Trip Report: Thursley (28 May)

Woodlark, by Jerry Norris

A brief check of the lake next to the Moat car park, our start point, provided no more than a few Mallard, but just 3 minutes into our walk we were treated to a family of Dartford Warblers feeding close to the path. Thankfully, the Common has recovered significantly from the effects of the fire two years ago, though there are still a few bare areas. On the first of such we saw the first of several sightings of Woodlark, finding insects in the short dry grass. They seemed oblivious to the 9 pairs of eyes watching them but we moved away to allow them to return to their nests. A little further along the sandy bridleway, a very active pair of Common Redstarts gave us excellent views. So within 15 minutes we had seen half of our “target” species

Stonechats were plentiful and often gave close views. In the distance, the first Hobby of the day quartered low over the marsh and a Buzzard circled high above us. On a roll, Clare asked if we could please find a Tree Pipit and Sandra requested if we could see if Colin was in residence. Colin is a semi-tame Cuckoo who has returned to the same perch in Parish Field for 7 years because photographers provide a plentiful supply of mealworm on a convenient perch. As none of us were exactly sure where Parish Field was, we chose a circuitous route and found a couple of very twitchable Tree Pipits, one of which proved his lineage with a “parachuting “ display. Hobby being the fourth, we had now seen 5 of our “target”. Colin was not on his usual perch on the field, so we dipped on our 6th and final “target”, but we did see a few stunning Speckled Yellow moths.

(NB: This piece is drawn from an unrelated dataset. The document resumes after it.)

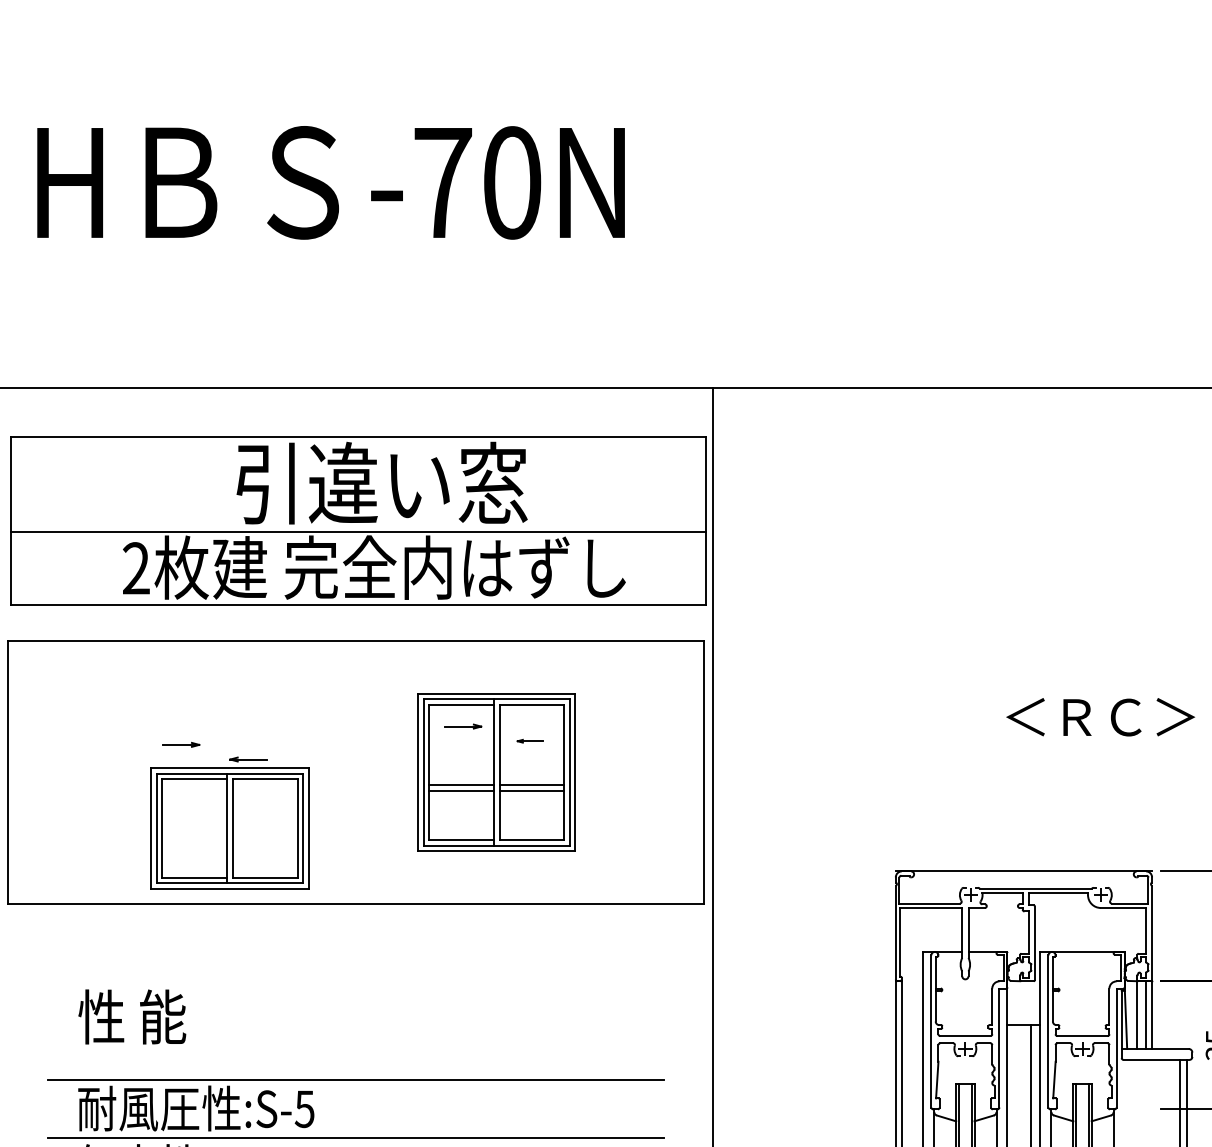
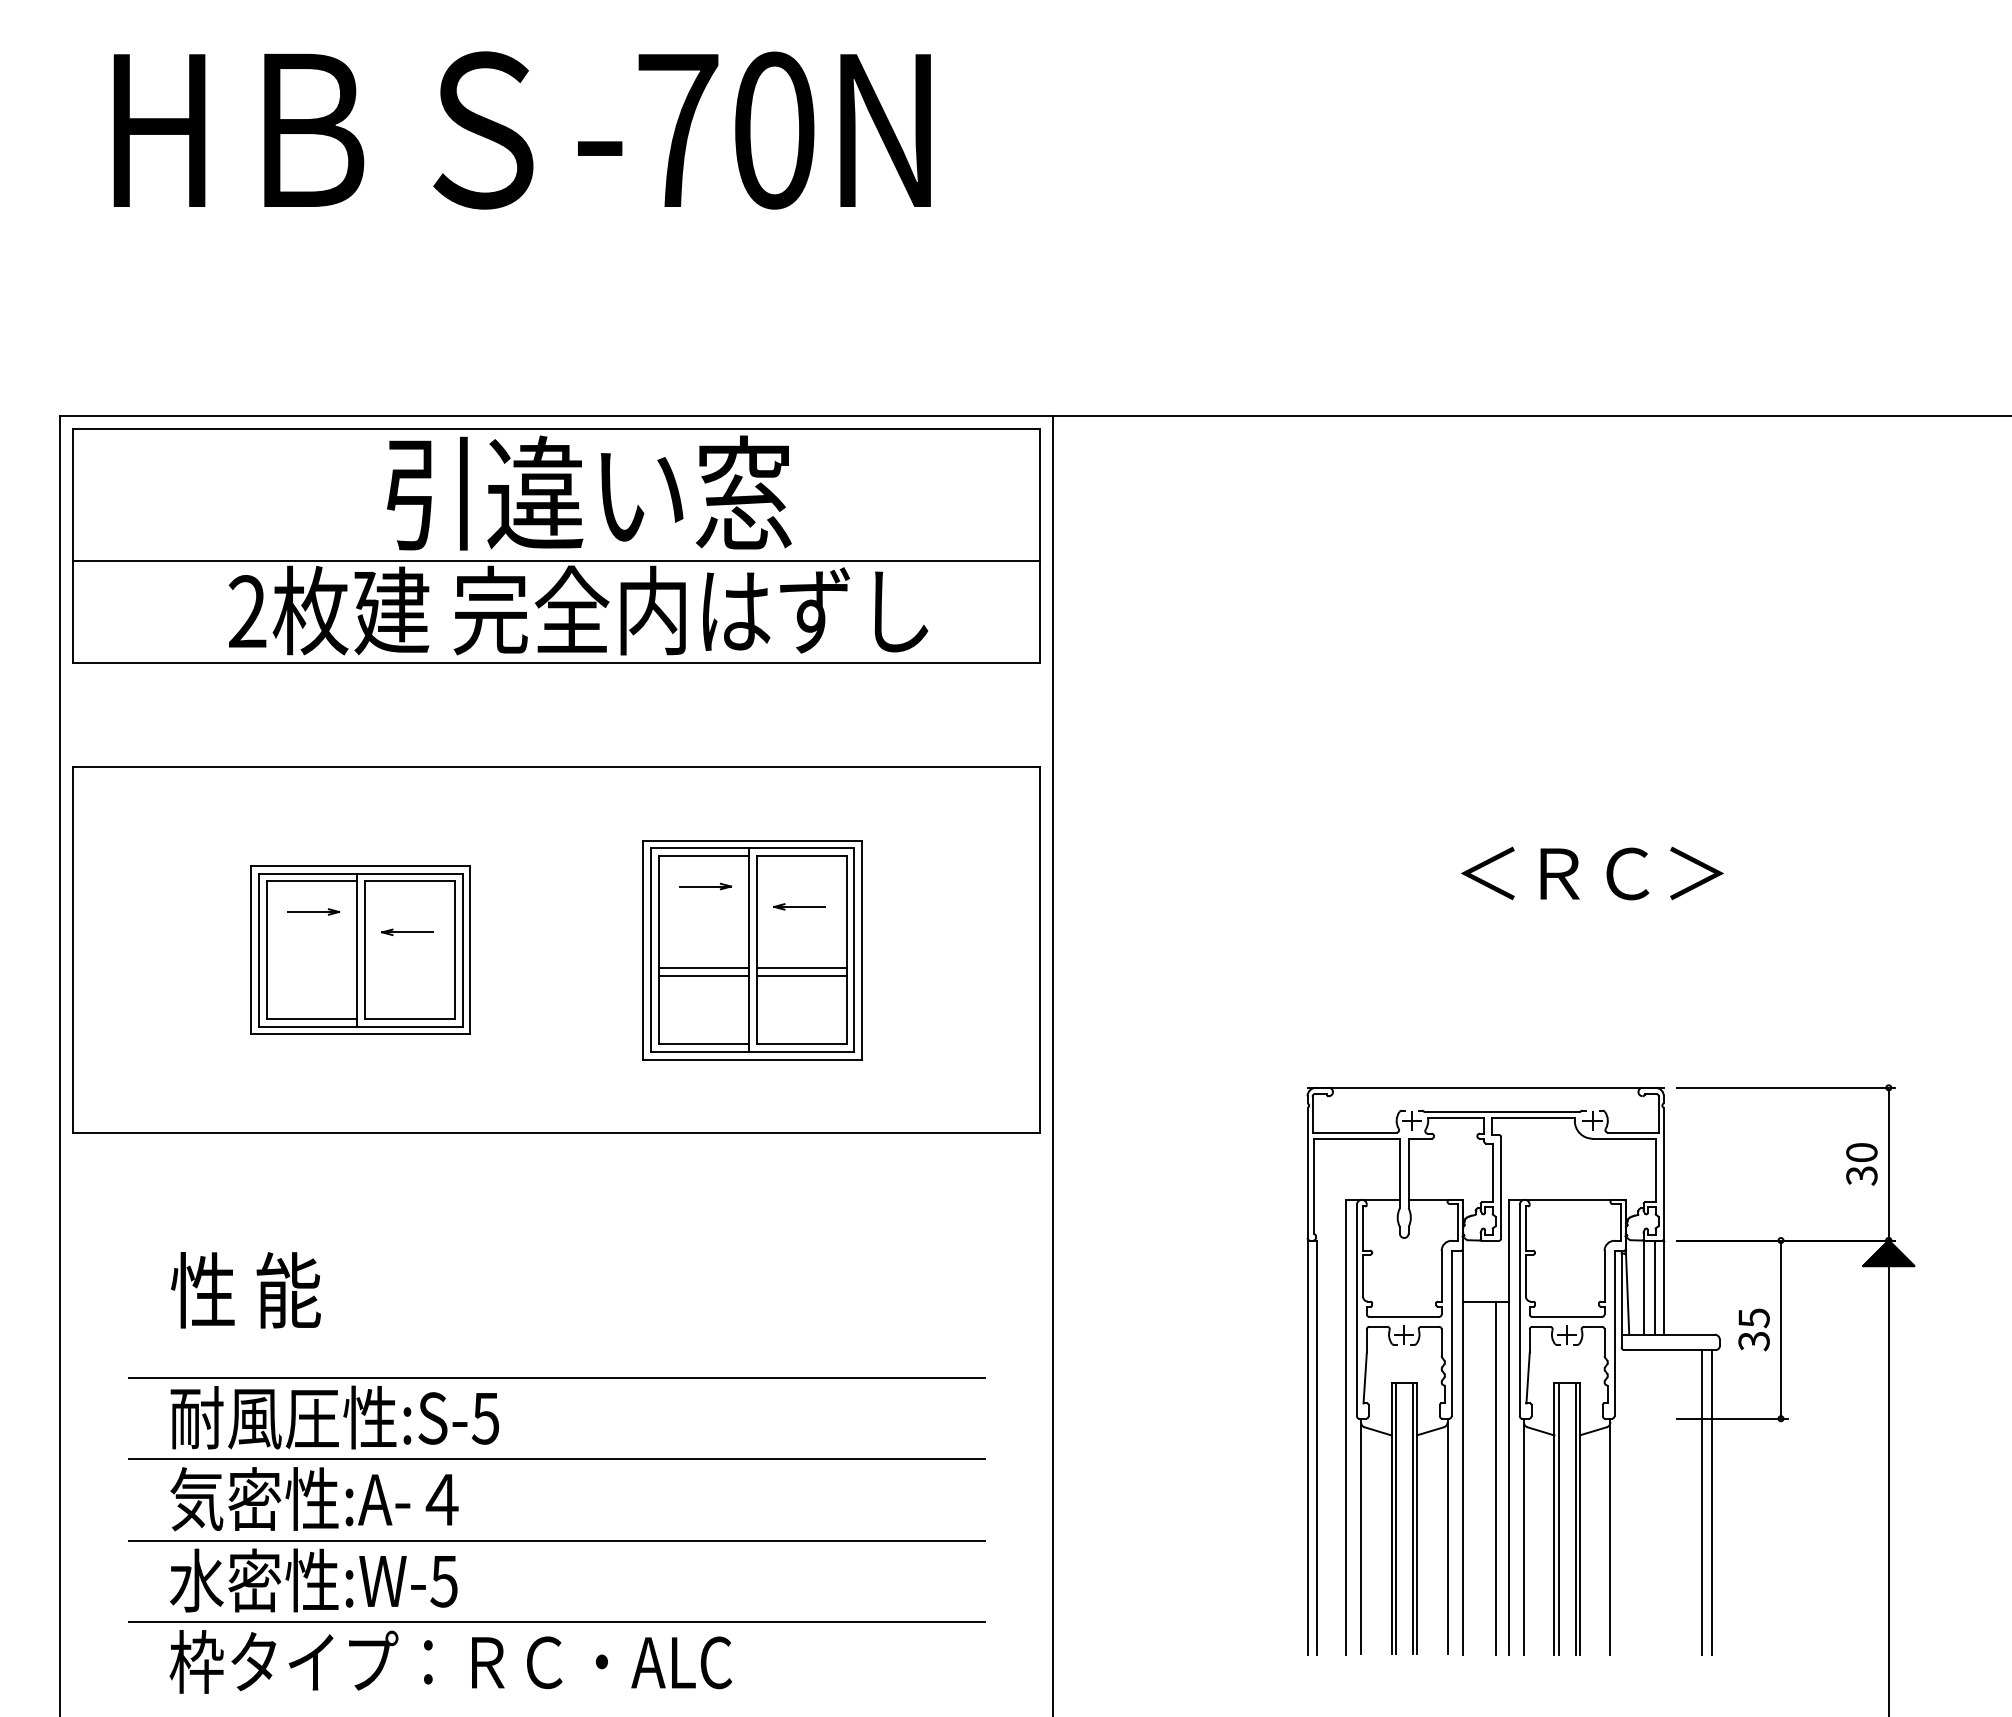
part: (358, 520) -> (556, 545), moved
part: (530, 740) -> (799, 906), size x1.43
part: (229, 827) -> (360, 949), moved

During a brief stop for sandwiches, first a male Redstart and then a Woodlark foraged for their lunches very close by. Moving away, we only had a brief glimpse of a Red Kite as it drifted overhead but a perching Buzzard was a great subject for our photographers. We headed into the marsh on the partially replaced boardwalk and it was great to see that lizards had not only returned but were very approachable. Two Hobbies chased Dragonflies nearby and a Kestrel made an appearance.

Still no sightings of Colin or any of his kin but one was heard by a few of the group. We had walked just a small portion of the Common but seen a wealth of great birds, the weather gods had been with us and we headed home very contented, 3 of us via a highly recommended cafe in Elstead.